> Saved data entries

........

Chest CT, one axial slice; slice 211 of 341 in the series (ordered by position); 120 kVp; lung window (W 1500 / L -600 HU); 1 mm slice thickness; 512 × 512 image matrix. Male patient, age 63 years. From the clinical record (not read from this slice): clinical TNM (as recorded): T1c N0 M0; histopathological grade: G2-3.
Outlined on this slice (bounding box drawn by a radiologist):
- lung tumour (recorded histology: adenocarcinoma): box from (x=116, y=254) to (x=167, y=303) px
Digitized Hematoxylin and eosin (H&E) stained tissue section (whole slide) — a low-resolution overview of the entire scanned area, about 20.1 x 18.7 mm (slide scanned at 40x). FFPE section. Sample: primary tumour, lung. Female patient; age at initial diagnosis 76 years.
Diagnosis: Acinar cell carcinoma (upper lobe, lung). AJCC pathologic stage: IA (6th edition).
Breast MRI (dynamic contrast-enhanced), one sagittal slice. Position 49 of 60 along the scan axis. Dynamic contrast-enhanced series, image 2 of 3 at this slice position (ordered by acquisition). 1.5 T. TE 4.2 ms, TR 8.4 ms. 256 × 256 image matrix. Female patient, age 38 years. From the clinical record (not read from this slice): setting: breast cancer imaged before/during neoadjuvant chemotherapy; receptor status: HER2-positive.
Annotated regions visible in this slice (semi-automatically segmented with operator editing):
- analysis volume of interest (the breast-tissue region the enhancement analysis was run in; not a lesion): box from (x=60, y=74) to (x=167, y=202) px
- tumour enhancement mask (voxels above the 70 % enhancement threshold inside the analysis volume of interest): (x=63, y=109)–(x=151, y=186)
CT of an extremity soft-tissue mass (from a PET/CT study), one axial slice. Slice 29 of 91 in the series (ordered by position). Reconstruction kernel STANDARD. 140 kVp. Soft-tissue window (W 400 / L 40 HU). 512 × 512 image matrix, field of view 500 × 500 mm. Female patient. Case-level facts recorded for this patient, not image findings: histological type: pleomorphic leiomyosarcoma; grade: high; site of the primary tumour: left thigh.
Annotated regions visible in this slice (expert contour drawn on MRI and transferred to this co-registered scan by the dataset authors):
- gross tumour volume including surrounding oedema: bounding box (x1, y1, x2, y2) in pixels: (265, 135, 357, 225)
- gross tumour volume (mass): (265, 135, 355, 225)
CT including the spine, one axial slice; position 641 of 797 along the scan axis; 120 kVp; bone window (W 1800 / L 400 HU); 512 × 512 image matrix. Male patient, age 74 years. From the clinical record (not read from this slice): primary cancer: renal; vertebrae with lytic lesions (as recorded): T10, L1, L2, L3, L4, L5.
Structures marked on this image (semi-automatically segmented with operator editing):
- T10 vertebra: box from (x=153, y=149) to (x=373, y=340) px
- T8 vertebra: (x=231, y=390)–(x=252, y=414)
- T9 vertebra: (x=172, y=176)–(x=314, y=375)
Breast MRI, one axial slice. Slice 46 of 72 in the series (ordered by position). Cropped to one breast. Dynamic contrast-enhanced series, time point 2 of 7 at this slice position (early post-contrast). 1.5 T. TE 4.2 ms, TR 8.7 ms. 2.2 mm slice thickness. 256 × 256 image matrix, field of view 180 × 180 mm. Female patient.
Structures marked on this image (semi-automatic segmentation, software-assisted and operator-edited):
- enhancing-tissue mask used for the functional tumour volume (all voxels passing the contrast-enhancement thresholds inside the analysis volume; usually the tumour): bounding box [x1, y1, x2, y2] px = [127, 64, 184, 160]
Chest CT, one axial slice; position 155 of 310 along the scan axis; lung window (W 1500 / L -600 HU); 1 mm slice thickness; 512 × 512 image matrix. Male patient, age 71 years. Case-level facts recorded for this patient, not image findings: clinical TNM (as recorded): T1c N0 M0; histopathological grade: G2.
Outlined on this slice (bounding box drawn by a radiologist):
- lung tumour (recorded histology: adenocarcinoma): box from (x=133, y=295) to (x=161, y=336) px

........

> What is required
Would you please write out all the entries exactly?

> Exercise result
Chest CT, one axial slice; slice 211 of 341 in the series (ordered by position); 120 kVp; lung window (W 1500 / L -600 HU); 1 mm slice thickness; 512 × 512 image matrix. Male patient, age 63 years. From the clinical record (not read from this slice): clinical TNM (as recorded): T1c N0 M0; histopathological grade: G2-3.
Outlined on this slice (bounding box drawn by a radiologist):
- lung tumour (recorded histology: adenocarcinoma): box from (x=116, y=254) to (x=167, y=303) px
Digitized Hematoxylin and eosin (H&E) stained tissue section (whole slide) — a low-resolution overview of the entire scanned area, about 20.1 x 18.7 mm (slide scanned at 40x). FFPE section. Sample: primary tumour, lung. Female patient; age at initial diagnosis 76 years.
Diagnosis: Acinar cell carcinoma (upper lobe, lung). AJCC pathologic stage: IA (6th edition).
Breast MRI (dynamic contrast-enhanced), one sagittal slice. Position 49 of 60 along the scan axis. Dynamic contrast-enhanced series, image 2 of 3 at this slice position (ordered by acquisition). 1.5 T. TE 4.2 ms, TR 8.4 ms. 256 × 256 image matrix. Female patient, age 38 years. From the clinical record (not read from this slice): setting: breast cancer imaged before/during neoadjuvant chemotherapy; receptor status: HER2-positive.
Annotated regions visible in this slice (semi-automatically segmented with operator editing):
- analysis volume of interest (the breast-tissue region the enhancement analysis was run in; not a lesion): box from (x=60, y=74) to (x=167, y=202) px
- tumour enhancement mask (voxels above the 70 % enhancement threshold inside the analysis volume of interest): (x=63, y=109)–(x=151, y=186)
CT of an extremity soft-tissue mass (from a PET/CT study), one axial slice. Slice 29 of 91 in the series (ordered by position). Reconstruction kernel STANDARD. 140 kVp. Soft-tissue window (W 400 / L 40 HU). 512 × 512 image matrix, field of view 500 × 500 mm. Female patient. Case-level facts recorded for this patient, not image findings: histological type: pleomorphic leiomyosarcoma; grade: high; site of the primary tumour: left thigh.
Annotated regions visible in this slice (expert contour drawn on MRI and transferred to this co-registered scan by the dataset authors):
- gross tumour volume including surrounding oedema: bounding box (x1, y1, x2, y2) in pixels: (265, 135, 357, 225)
- gross tumour volume (mass): (265, 135, 355, 225)
CT including the spine, one axial slice; position 641 of 797 along the scan axis; 120 kVp; bone window (W 1800 / L 400 HU); 512 × 512 image matrix. Male patient, age 74 years. From the clinical record (not read from this slice): primary cancer: renal; vertebrae with lytic lesions (as recorded): T10, L1, L2, L3, L4, L5.
Structures marked on this image (semi-automatically segmented with operator editing):
- T10 vertebra: box from (x=153, y=149) to (x=373, y=340) px
- T8 vertebra: (x=231, y=390)–(x=252, y=414)
- T9 vertebra: (x=172, y=176)–(x=314, y=375)
Breast MRI, one axial slice. Slice 46 of 72 in the series (ordered by position). Cropped to one breast. Dynamic contrast-enhanced series, time point 2 of 7 at this slice position (early post-contrast). 1.5 T. TE 4.2 ms, TR 8.7 ms. 2.2 mm slice thickness. 256 × 256 image matrix, field of view 180 × 180 mm. Female patient.
Structures marked on this image (semi-automatic segmentation, software-assisted and operator-edited):
- enhancing-tissue mask used for the functional tumour volume (all voxels passing the contrast-enhancement thresholds inside the analysis volume; usually the tumour): bounding box [x1, y1, x2, y2] px = [127, 64, 184, 160]
Chest CT, one axial slice; position 155 of 310 along the scan axis; lung window (W 1500 / L -600 HU); 1 mm slice thickness; 512 × 512 image matrix. Male patient, age 71 years. Case-level facts recorded for this patient, not image findings: clinical TNM (as recorded): T1c N0 M0; histopathological grade: G2.
Outlined on this slice (bounding box drawn by a radiologist):
- lung tumour (recorded histology: adenocarcinoma): box from (x=133, y=295) to (x=161, y=336) px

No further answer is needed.